I am having difficulty getting my DEXSeq model to behave. I am using a RangedSummarizedExperiment object to load the counts into the DEXSeq object, but there have been all types of issues.
Approach 1:
I have 14 BAM files aligned using STAR and am using a custom gtf that includes a transgene. In order to speed up the process I tried using summarizeOverlaps on each BAM file separately and then merging everything into a count_matrix to load into DEXSeq.
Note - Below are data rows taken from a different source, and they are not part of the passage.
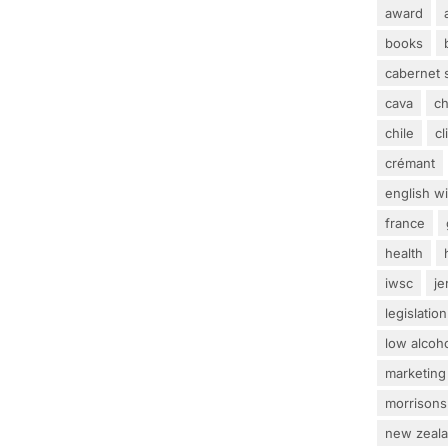
award
books
cabernet 
cava
c
chile
c
crémant
english w
france
health
iwsc
j
legislation
low alcoh
marketing
morrisons
new zeal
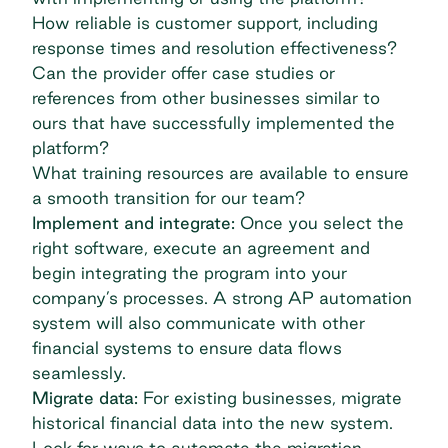
How reliable is customer support, including
response times and resolution effectiveness?
Can the provider offer case studies or
references from other businesses similar to
ours that have successfully implemented the
platform?
What training resources are available to ensure
a smooth transition for our team?
Implement and integrate:
Once you select the
right software, execute an agreement and
begin integrating the program into your
company’s processes. A strong AP automation
system will also communicate with other
financial systems to ensure data flows
seamlessly.
Migrate data:
For existing businesses, migrate
historical financial data into the new system.
Look for ways to automate the migration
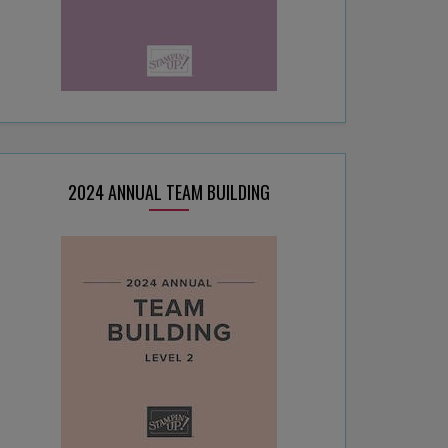
2024 ANNUAL TEAM BUILDING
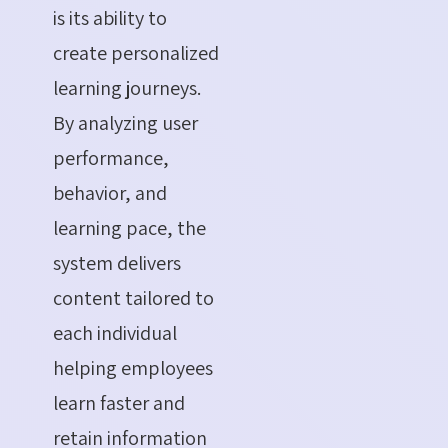
is its ability to
create personalized
learning journeys.
By analyzing user
performance,
behavior, and
learning pace, the
system delivers
content tailored to
each individual
helping employees
learn faster and
retain information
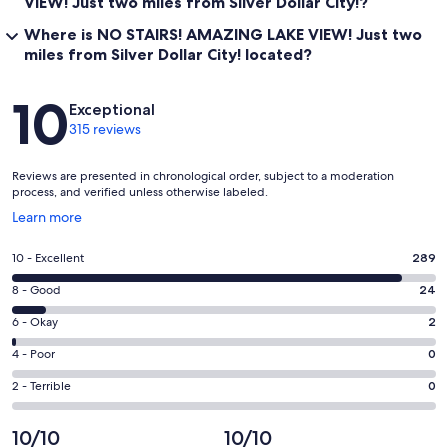
VIEW! Just two miles from Silver Dollar City!?
Where is NO STAIRS! AMAZING LAKE VIEW! Just two
miles from Silver Dollar City! located?
Reviews
10
Exceptional
315 reviews
Reviews are presented in chronological order, subject to a moderation
process, and verified unless otherwise labeled.
Opens
Learn more
in
a
Rating
10 - Excellent
289
new
10
window
Rating
8 - Good
24
-
8
Excellent.
Rating
6 - Okay
2
-
289
6
Good.
Rating
4 - Poor
0
out
-
24
4
of
Okay.
Rating
2 - Terrible
0
out
-
315
2
2
of
Poor.
reviews
out
-
10/10
10/10
315
0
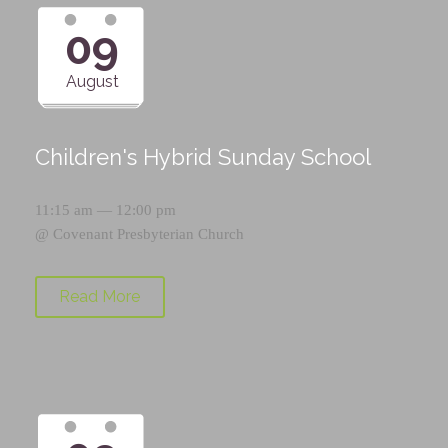
09
August
Children's Hybrid Sunday School
11:15 am — 12:00 pm
@
Covenant Presbyterian Church
Read More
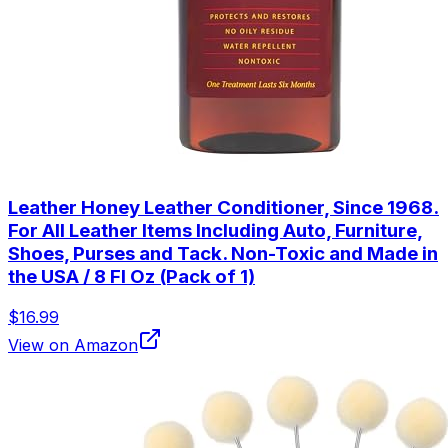
Leather Honey Leather Conditioner, Since 1968.
For All Leather Items Including Auto, Furniture,
Shoes, Purses and Tack. Non-Toxic and Made in
the USA / 8 Fl Oz (Pack of 1)
$16.99
View on Amazon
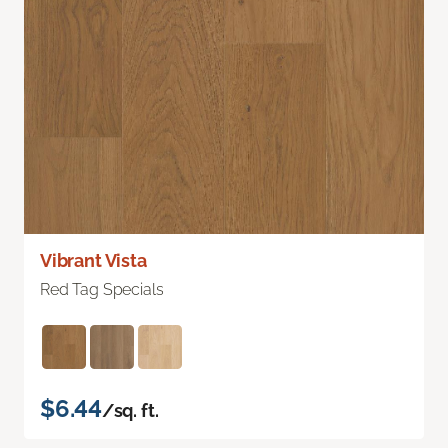
Vibrant Vista
Red Tag Specials
$6.44
/sq. ft.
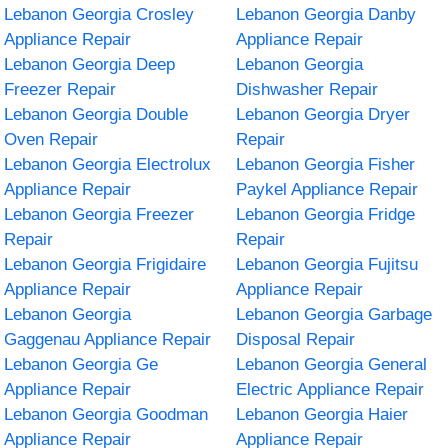
Lebanon Georgia Crosley
Lebanon Georgia Danby
Appliance Repair
Appliance Repair
Lebanon Georgia Deep
Lebanon Georgia
Freezer Repair
Dishwasher Repair
Lebanon Georgia Double
Lebanon Georgia Dryer
Oven Repair
Repair
Lebanon Georgia Electrolux
Lebanon Georgia Fisher
Appliance Repair
Paykel Appliance Repair
Lebanon Georgia Freezer
Lebanon Georgia Fridge
Repair
Repair
Lebanon Georgia Frigidaire
Lebanon Georgia Fujitsu
Appliance Repair
Appliance Repair
Lebanon Georgia
Lebanon Georgia Garbage
Gaggenau Appliance Repair
Disposal Repair
Lebanon Georgia Ge
Lebanon Georgia General
Appliance Repair
Electric Appliance Repair
Lebanon Georgia Goodman
Lebanon Georgia Haier
Appliance Repair
Appliance Repair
This seemed to have worked okay, but maybe now I am paying the price. Here is the code of how I am loading everything into DEXSeq
library(GenomicFeatures) # for the exonicParts() function
library(txdbmaker) # for the makeTxDbFromGFF() function
library(GenomicRanges)
## Flatten GTF
gtf <- makeTxDbFromGFF(file = "custom.gtf")
flattened_gtf <- exonicParts(gtf, linked.to.single.gene.only = TRUE)
# read exon count data
all_files <- dir("overlaps", pattern = "*.txt$", full.names = TRUE)
counts_list <- lapply(X = all_files, read.table, header = TRUE)
names(counts_list) <- paste0("S", str_extract(string = basename(all_files), pattern = "[[:digit:]]+"))
# merge exon count data
counts_matrix <- do.call(cbind, counts_list)
colnames(counts_matrix) <- gsub(pattern = "X", replacement = "S", str_extract(string = colnames(counts_matrix), pattern = ".*(?=_Aligned)"))
# load metadata
meta <- read.table(file = "meta.txt", sep = "\t", header = TRUE)
# arrange metadata to match order of counts_matrix
new_order <- match(colnames(counts_matrix), meta$Pedigree)
meta <- meta[new_order,]
if( all(match(colnames(counts_matrix), meta$Pedigree) == seq_len(length(meta$Pedigree))) ){ print("Correct Order") }
# transform into a summarized experiment
counts_matrix <- as.matrix(counts_matrix)
col_data <- DataFrame(meta)
rownames(col_data) <- col_data$Pedigree
se <- SummarizedExperiment(assays = list(counts = counts_matrix), rowRanges= flattened_gtf, colData = col_data)
# perform DEXSeq analysis
# load a BCPARAM object to allow multi-threading
param <- MulticoreParam(workers = 8)
register(param)
dxd <- DEXSeqDataSetFromSE(se, design = ~ Pedigree + exon + Condition:exon)
I keep getting the following error message when using this approach:
Error in SummarizedExperiment(nCountData, colData = colData, rowRanges = featureRanges) : the rownames of the supplied assay(s) must be NULL or identical to those of the RangedSummarizedExperiment object (or derivative) to construct
Approach 2:
I try to just use summarizeOverlaps to generate the summarizedExperiment
library(GenomicFeatures) # for the exonicParts() function
library(txdbmaker) # for the makeTxDbFromGFF() function
library(GenomicRanges)
## Flatten GTF
gtf <- makeTxDbFromGFF(file = "custom.gtf")
flattened_gtf <- exonicParts(gtf, linked.to.single.gene.only = TRUE)
library(Rsamtools)
library(GenomicAlignments)
library(BiocParallel) # speed everything up (hopefully)
param <- MulticoreParam(8)
register(param)
BAMS <- file.path("STAR", dir("STAR")[grep(dir(BAMS), pattern = "*.bam")])
BAMLIST <- BamFileList(BAMS, yieldSize = 10000)
se = summarizeOverlaps(
flattenedGTF, BAMLIST, singleEnd=FALSE, mode = Union,
fragments=FALSE, ignore.strand=FALSE, BPPARAM = param)
dxd <- DEXSeqDataSetFromSE(se, design = ~ Pedigree + exon + Condition:exon)
And I get the same error message. I am at a loss here. Is there anyone able to help me troubleshoot a reason why this isn't working?